* **Data**:
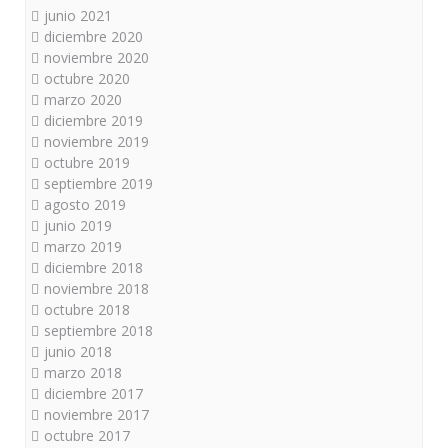
junio 2021
diciembre 2020
noviembre 2020
octubre 2020
marzo 2020
diciembre 2019
noviembre 2019
octubre 2019
septiembre 2019
agosto 2019
junio 2019
marzo 2019
diciembre 2018
noviembre 2018
octubre 2018
septiembre 2018
junio 2018
marzo 2018
diciembre 2017
noviembre 2017
octubre 2017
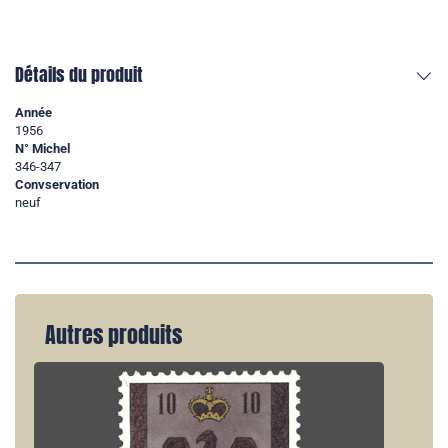
Détails du produit
Année
1956
N° Michel
346-347
Convservation
neuf
Autres produits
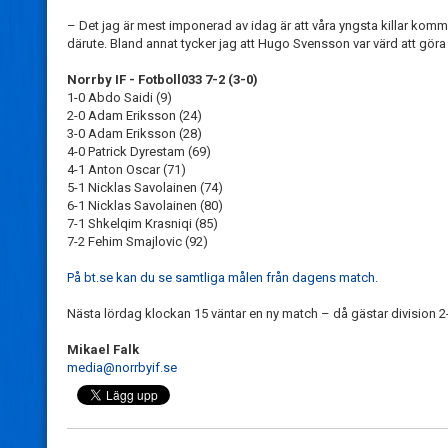
– Det jag är mest imponerad av idag är att våra yngsta killar komme
därute. Bland annat tycker jag att Hugo Svensson var värd att göra
Norrby IF - Fotboll033 7-2 (3-0)
1-0 Abdo Saidi (9)
2-0 Adam Eriksson (24)
3-0 Adam Eriksson (28)
4-0 Patrick Dyrestam (69)
4-1 Anton Oscar (71)
5-1 Nicklas Savolainen (74)
6-1 Nicklas Savolainen (80)
7-1 Shkelqim Krasniqi (85)
7-2 Fehim Smajlovic (92)
På bt.se kan du se samtliga målen från dagens match.
Nästa lördag klockan 15 väntar en ny match – då gästar division 2
Mikael Falk
media@norrbyif.se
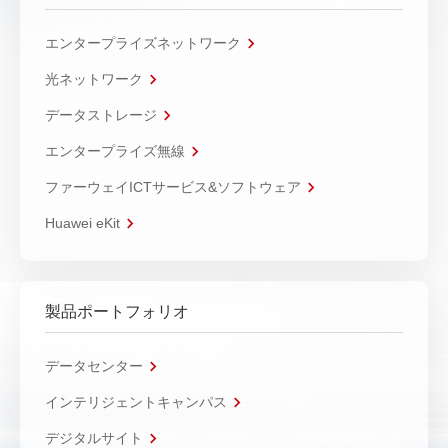
エンタープライズネットワーク
光ネットワーク
データストレージ
エンタープライズ無線
ファーウェイICTサービス&ソフトウェア
Huawei eKit
製品ポートフォリオ
データセンター
インテリジェントキャンパス
デジタルサイト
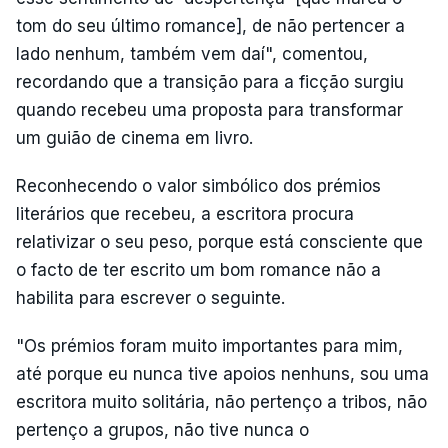
tom do seu último romance], de não pertencer a
lado nenhum, também vem daí", comentou,
recordando que a transição para a ficção surgiu
quando recebeu uma proposta para transformar
um guião de cinema em livro.
Reconhecendo o valor simbólico dos prémios
literários que recebeu, a escritora procura
relativizar o seu peso, porque está consciente que
o facto de ter escrito um bom romance não a
habilita para escrever o seguinte.
"Os prémios foram muito importantes para mim,
até porque eu nunca tive apoios nenhuns, sou uma
escritora muito solitária, não pertenço a tribos, não
pertenço a grupos, não tive nunca o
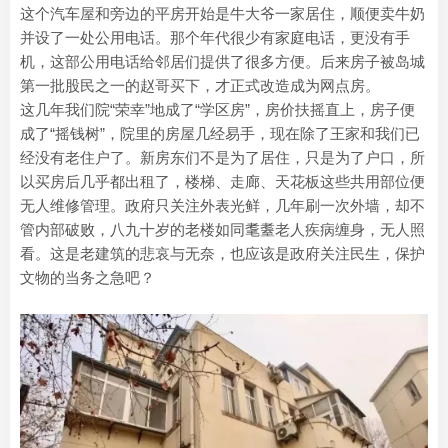
这个汽车屋和旁边的平房开始是牛大爷一家居住，顺便卖牛奶
并设了一处公用电话。那个年代很少有家庭电话，更没有手
机，这部公用电话给邻居们提供了很多方便。后来房子被岛城
第一批股民之一的赵哥买下，才正式改造成为网点房。
这几年我们院“荣幸”地成了“学区房”，房价扶摇直上，房子便
成了“摇钱树”，院里的房屋几经易手，现在除了王家和我们已
经没有老住户了。新房东们不是为了居住，只是为了户口，所
以买房后几乎都出租了，楼梯、走廊、天花板这些共用部位便
无人维修管理。政府只关注外表光鲜，几年刷一次外墙，却不
管内部破败，八九十岁的老楼如同耄耋老人疾病缠身，无人照
看。这是老建筑的悲哀与无奈，也应该是政府关注民生，保护
文物的当务之急吧？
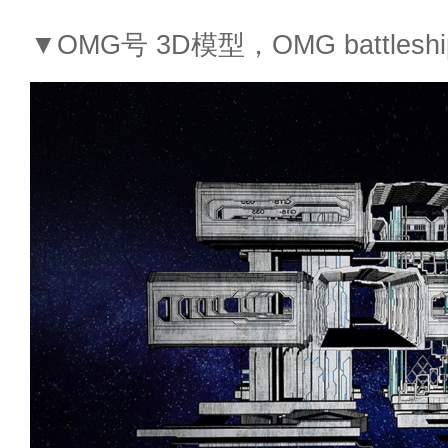
▼OMG号 3D模型，OMG battleship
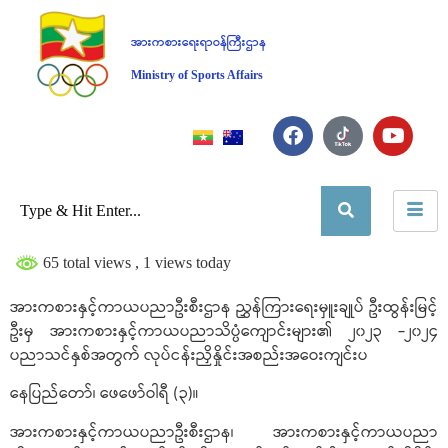
အားကစားရေးရာဝန်ကြီးဌာန
Ministry of Sports Affairs
65 total views
, 1 views today
အားကစားနှင့်ကာယပညာဦးစီးဌာန ညွှန်ကြားရေးမှူးချုပ် ဦးထွန်းမြင့်
ဦးမှ အားကစားနှင့်ကာယပညာသိပ္ပံကျောင်းများ၏ ၂၀၂၃ -၂၀၂၄
ပညာသင်နှစ်အတွက် လုပ်ငန်းညှိနှိုင်းအစည်းအဝေးကျင်းပ
နေပြည်တော်၊ ဖေဖော်ဝါရီ (၃)။
အားကစားနှင့်ကာယပညာဦးစီးဌာန၊ အားကစားနှင့်ကာယပညာ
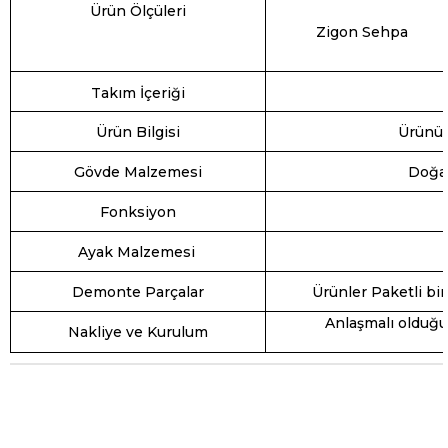
Ürün Ölçüleri
Zigon Sehpa
Takım İçeriği
Ürün Bilgisi
Ürünün 
Gövde Malzemesi
Doğal
Fonksiyon
Ayak Malzemesi
Demonte Parçalar
Ürünler Paketli bir
Anlaşmalı olduğu
Nakliye ve Kurulum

* **What is being asked**:
Your copy must match the records above exactly, apart from the pictures, which are excluded.

* **Task result**:
junio 2021
diciembre 2020
noviembre 2020
octubre 2020
marzo 2020
diciembre 2019
noviembre 2019
octubre 2019
septiembre 2019
agosto 2019
junio 2019
marzo 2019
diciembre 2018
noviembre 2018
octubre 2018
septiembre 2018
junio 2018
marzo 2018
diciembre 2017
noviembre 2017
octubre 2017
Détails du produit
Année
1956
N° Michel
346-347
Convservation
neuf
Autres produits
– Det jag är mest imponerad av idag är att våra yngsta killar komme
därute. Bland annat tycker jag att Hugo Svensson var värd att göra
Norrby IF - Fotboll033 7-2 (3-0)
1-0 Abdo Saidi (9)
2-0 Adam Eriksson (24)
3-0 Adam Eriksson (28)
4-0 Patrick Dyrestam (69)
4-1 Anton Oscar (71)
5-1 Nicklas Savolainen (74)
6-1 Nicklas Savolainen (80)
7-1 Shkelqim Krasniqi (85)
7-2 Fehim Smajlovic (92)
På bt.se kan du se samtliga målen från dagens match.
Nästa lördag klockan 15 väntar en ny match – då gästar division 2
Mikael Falk
media@norrbyif.se
エンタープライズネットワーク
光ネットワーク
データストレージ
エンタープライズ無線
ファーウェイICTサービス&ソフトウェア
Huawei eKit
製品ポートフォリオ
データセンター
インテリジェントキャンパス
デジタルサイト
tom do seu último romance], de não pertencer a
lado nenhum, também vem daí", comentou,
recordando que a transição para a ficção surgiu
quando recebeu uma proposta para transformar
um guião de cinema em livro.
Reconhecendo o valor simbólico dos prémios
literários que recebeu, a escritora procura
relativizar o seu peso, porque está consciente que
o facto de ter escrito um bom romance não a
habilita para escrever o seguinte.
"Os prémios foram muito importantes para mim,
até porque eu nunca tive apoios nenhuns, sou uma
escritora muito solitária, não pertenço a tribos, não
pertenço a grupos, não tive nunca o
这个汽车屋和旁边的平房开始是牛大爷一家居住，顺便卖牛奶
并设了一处公用电话。那个年代很少有家庭电话，更没有手
机，这部公用电话给邻居们提供了很多方便。后来房子被岛城
第一批股民之一的赵哥买下，才正式改造成为网点房。
这几年我们院“荣幸”地成了“学区房”，房价扶摇直上，房子便
成了“摇钱树”，院里的房屋几经易手，现在除了王家和我们已
经没有老住户了。新房东们不是为了居住，只是为了户口，所
以买房后几乎都出租了，楼梯、走廊、天花板这些共用部位便
无人维修管理。政府只关注外表光鲜，几年刷一次外墙，却不
管内部破败，八九十岁的老楼如同耄耋老人疾病缠身，无人照
看。这是老建筑的悲哀与无奈，也应该是政府关注民生，保护
文物的当务之急吧？
▼OMG号 3D模型，OMG battleship
အားကစားရေးရာဝန်ကြီးဌာန
Ministry of Sports Affairs
65 total views
, 1 views today
အားကစားနှင့်ကာယပညာဦးစီးဌာန ညွှန်ကြားရေးမှူးချုပ် ဦးထွန်းမြင့်
ဦးမှ အားကစားနှင့်ကာယပညာသိပ္ပံကျောင်းများ၏ ၂၀၂၃ -၂၀၂၄
ပညာသင်နှစ်အတွက် လုပ်ငန်းညှိနှိုင်းအစည်းအဝေးကျင်းပ
နေပြည်တော်၊ ဖေဖော်ဝါရီ (၃)။
အားကစားနှင့်ကာယပညာဦးစီးဌာန၊ အားကစားနှင့်ကာယပညာ
Ürün Ölçüleri
Zigon Sehpa
Takım İçeriği
Ürün Bilgisi
Ürünün 
Gövde Malzemesi
Doğal
Fonksiyon
Ayak Malzemesi
Demonte Parçalar
Ürünler Paketli bir
Anlaşmalı olduğu
Nakliye ve Kurulum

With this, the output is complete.